My thoughts: There are several kinds of memoirs, those written by celebrities or people who have slept with celebrities, people who do crazy things like going over Niagara Falls in a barrel or trying to jump the Grand Canyoon. There are rehab memoirs, memoirs by former criminals and then there are memoirs like Catherine Gildiner's, what I like to call 'Slice of Life' memoirs. These are my favorite kinds of memoirs. They say that everyone has a story within them, and the former Cathy McClure's story is one that everyone can relate to, even if they didn't grow up in Upstate New York as the 60's were starting.
I devoured this book in one sitting, I couldn't put it down. I felt as I'd found a 'sister from another mother.' I totally identified with Cathy's struggles to fit in, her clashes with her parents, her sarcasm, and her burgeoning activism. While I never set a donut shop on fire, I did struggle with not 'fulfilling my potential' in school which is another way of saying that I was just as bored as Cathy in my high school. I enjoyed reading about how Cathy 'faked it until she made it' with the popular kids and cringed as she must have when she discovered that she didn't make senior varsity cheerleader because of her complexion.
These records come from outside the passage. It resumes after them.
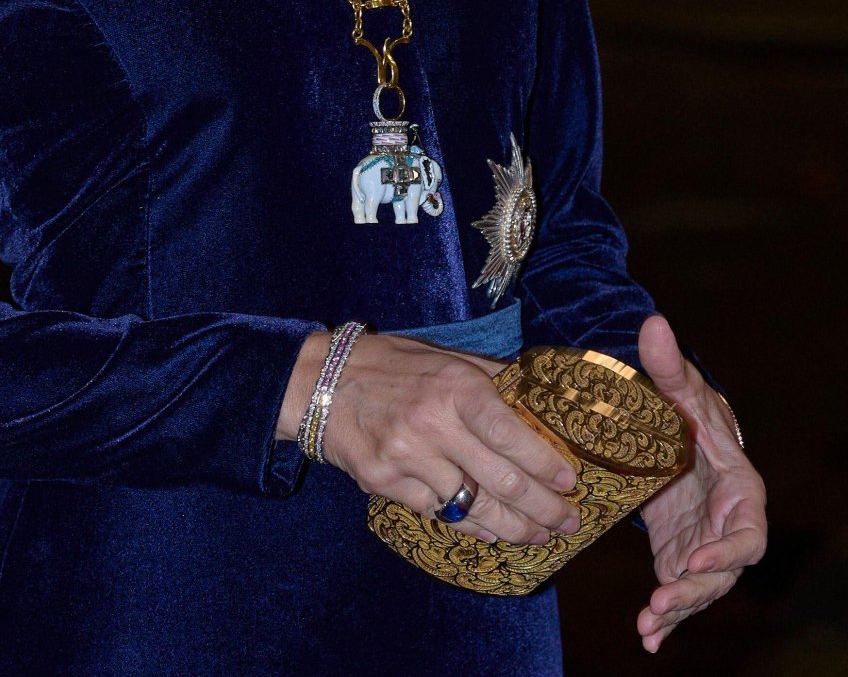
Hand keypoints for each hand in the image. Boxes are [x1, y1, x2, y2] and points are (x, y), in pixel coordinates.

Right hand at [276, 331, 580, 544]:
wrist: (321, 383)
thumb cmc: (390, 365)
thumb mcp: (443, 356)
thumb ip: (489, 377)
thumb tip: (536, 393)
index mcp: (455, 387)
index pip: (511, 434)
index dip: (545, 464)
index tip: (570, 481)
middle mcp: (434, 424)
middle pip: (502, 480)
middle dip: (543, 508)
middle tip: (567, 521)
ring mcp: (409, 458)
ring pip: (474, 507)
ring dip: (513, 527)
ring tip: (538, 535)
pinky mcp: (387, 484)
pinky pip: (439, 514)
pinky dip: (471, 528)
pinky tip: (491, 533)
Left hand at [636, 314, 766, 652]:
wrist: (680, 435)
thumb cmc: (690, 414)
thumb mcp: (679, 392)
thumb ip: (667, 365)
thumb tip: (654, 321)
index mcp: (739, 491)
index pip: (746, 531)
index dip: (729, 550)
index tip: (699, 559)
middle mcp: (727, 526)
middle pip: (723, 571)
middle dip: (697, 590)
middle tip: (664, 602)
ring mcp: (705, 545)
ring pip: (700, 588)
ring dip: (677, 608)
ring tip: (649, 623)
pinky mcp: (680, 555)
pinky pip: (678, 591)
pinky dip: (667, 618)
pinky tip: (648, 637)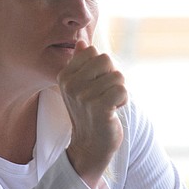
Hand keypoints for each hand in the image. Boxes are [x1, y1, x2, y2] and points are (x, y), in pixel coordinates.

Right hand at [58, 41, 127, 187]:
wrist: (89, 146)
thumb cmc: (89, 113)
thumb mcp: (80, 87)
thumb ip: (81, 64)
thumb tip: (82, 42)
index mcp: (65, 76)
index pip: (93, 51)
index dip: (101, 67)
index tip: (95, 85)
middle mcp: (71, 84)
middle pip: (106, 60)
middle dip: (112, 76)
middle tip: (104, 95)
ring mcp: (83, 96)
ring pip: (117, 76)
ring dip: (118, 91)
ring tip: (108, 105)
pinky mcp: (99, 108)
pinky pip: (122, 90)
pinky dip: (123, 100)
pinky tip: (114, 111)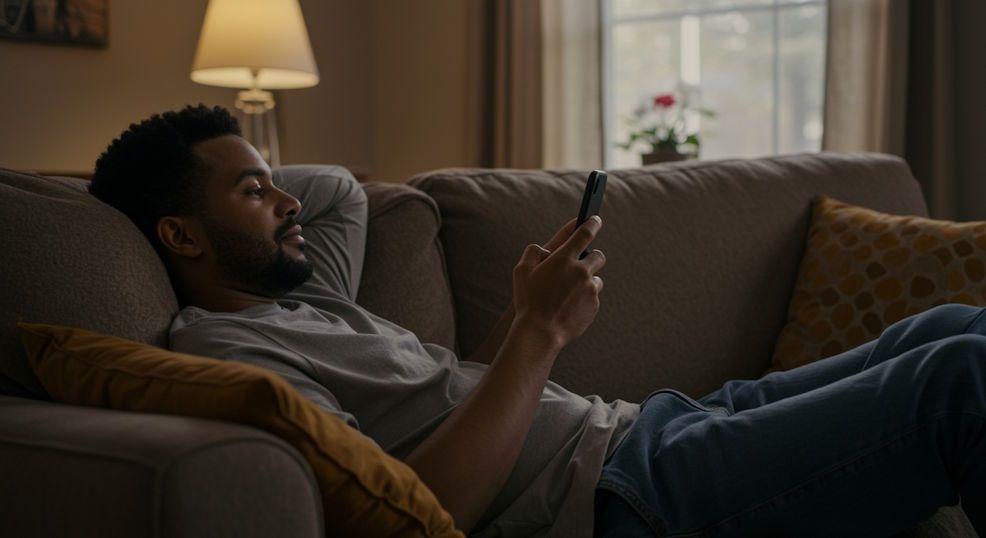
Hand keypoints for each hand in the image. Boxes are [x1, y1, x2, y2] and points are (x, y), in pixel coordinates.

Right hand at [511, 216, 605, 350]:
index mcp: (564, 258)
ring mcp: (590, 289)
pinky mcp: (594, 306)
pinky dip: (584, 298)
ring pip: (596, 279)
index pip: (584, 233)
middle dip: (592, 256)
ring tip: (568, 292)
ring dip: (586, 281)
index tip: (595, 219)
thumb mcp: (521, 271)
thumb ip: (533, 252)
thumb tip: (544, 249)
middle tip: (581, 263)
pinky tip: (569, 306)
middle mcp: (581, 271)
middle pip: (598, 255)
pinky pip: (593, 297)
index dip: (591, 223)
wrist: (540, 332)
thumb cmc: (528, 300)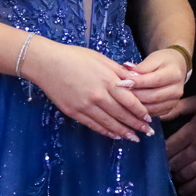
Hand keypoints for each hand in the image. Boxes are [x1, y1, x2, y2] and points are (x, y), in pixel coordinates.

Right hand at [30, 37, 155, 142]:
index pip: (129, 100)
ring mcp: (85, 106)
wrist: (47, 64)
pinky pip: (93, 125)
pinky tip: (114, 135)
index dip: (140, 111)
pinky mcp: (74, 112)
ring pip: (109, 123)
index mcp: (107, 80)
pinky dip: (106, 131)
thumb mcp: (101, 59)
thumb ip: (118, 71)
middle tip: (146, 132)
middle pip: (121, 114)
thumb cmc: (74, 57)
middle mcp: (98, 96)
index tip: (148, 118)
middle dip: (136, 125)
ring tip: (133, 138)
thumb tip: (136, 79)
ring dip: (123, 132)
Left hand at [120, 47, 187, 118]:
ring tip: (124, 99)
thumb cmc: (163, 61)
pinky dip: (141, 111)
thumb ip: (141, 67)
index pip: (154, 80)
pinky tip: (132, 105)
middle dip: (135, 96)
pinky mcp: (170, 108)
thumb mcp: (154, 58)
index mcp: (174, 74)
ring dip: (136, 105)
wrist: (177, 67)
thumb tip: (128, 76)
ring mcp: (175, 101)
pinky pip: (154, 113)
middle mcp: (177, 90)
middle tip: (120, 93)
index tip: (122, 82)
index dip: (138, 83)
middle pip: (153, 96)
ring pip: (152, 107)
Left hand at [165, 94, 195, 195]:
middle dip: (168, 165)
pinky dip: (189, 187)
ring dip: (177, 177)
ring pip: (186, 174)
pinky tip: (184, 188)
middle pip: (176, 162)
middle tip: (163, 167)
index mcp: (193, 131)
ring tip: (174, 176)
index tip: (158, 154)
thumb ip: (178, 108)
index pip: (169, 147)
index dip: (161, 153)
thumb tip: (158, 117)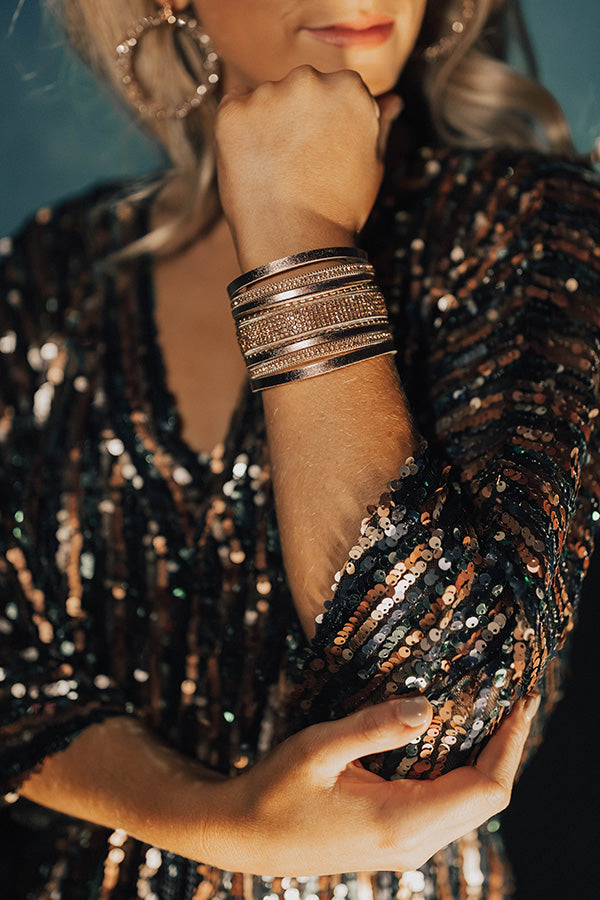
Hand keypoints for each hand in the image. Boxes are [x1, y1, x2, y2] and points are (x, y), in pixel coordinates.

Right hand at [196, 692, 539, 875]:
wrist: (243, 837)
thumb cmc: (275, 789)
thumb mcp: (319, 748)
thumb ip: (375, 727)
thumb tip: (429, 706)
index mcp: (401, 822)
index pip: (486, 789)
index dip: (510, 745)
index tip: (521, 701)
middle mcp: (413, 843)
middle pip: (486, 799)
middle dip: (506, 749)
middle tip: (513, 699)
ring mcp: (405, 846)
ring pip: (469, 805)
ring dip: (486, 761)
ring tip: (490, 713)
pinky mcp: (395, 839)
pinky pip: (446, 807)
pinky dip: (461, 773)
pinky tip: (451, 740)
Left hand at [214, 65, 401, 269]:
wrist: (297, 243)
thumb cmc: (340, 209)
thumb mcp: (373, 165)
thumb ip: (380, 125)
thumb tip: (393, 100)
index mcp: (349, 87)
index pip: (336, 89)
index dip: (327, 123)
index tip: (322, 151)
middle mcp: (308, 80)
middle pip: (300, 88)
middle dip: (296, 116)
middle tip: (297, 164)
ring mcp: (267, 94)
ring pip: (265, 98)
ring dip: (267, 123)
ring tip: (275, 169)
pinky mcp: (232, 112)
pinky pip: (233, 109)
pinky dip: (239, 130)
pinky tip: (252, 163)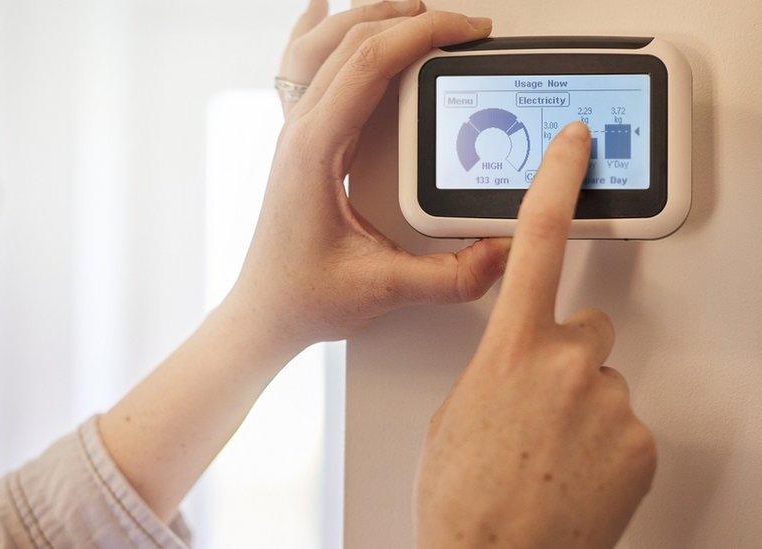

Who hasn't heard something they shouldn't have or learned something that they were better off not knowing in high school. It may not be the sixties but some rights of passage never change. One of my favorite stories in the book is when Cathy and her mother wrote anonymous letters to try and get rid of all the black lawn jockey's that littered the front lawn's in Buffalo, and what she did, when the town didn't respond quite the way that she hoped.
When Cathy leaves home to go to college, hoping that she will finally find her niche, only to discover that college might not be as different as high school after all, I was right with her. At college, she finally falls in love, but Cathy being Cathy, it is not with anyone that she might be expected to fall in love with. She finally finds good use for her 'bossy and brassiness,' with her summer jobs working for the Department of Welfare. What I found refreshing about this book was Gildiner's unflinching honesty about her life. She doesn't spare anyone, least of all herself, for the mistakes that she made, the things that she wishes that she could have done differently. I responded to her sarcasm, and the way that she not only skewers life in Upstate New York but also the foibles of grown-ups.
There are so many fascinating and endearing stories in this book, but what will ultimately grab you by the heart and wring it dry, is the story of Cathy's relationship with her father and his subsequent illness. Anyone who has ever dealt with the realities of having a parent fall ill, will immediately know exactly what Cathy is going through. I can't say enough good things about this book. Cathy's experiences are unique, laugh out loud funny, charming, exasperating, but she's also every woman who has ever struggled with conformity and accepting her differences, and learning to see her parents as people and not just as parents. That I think is one of the hardest things about growing up, learning to seperate from your parents, yet still trying to keep that connection.
Verdict: A heartwarming and heartbreaking look at one young woman's journey through the rocky road of the 1960's.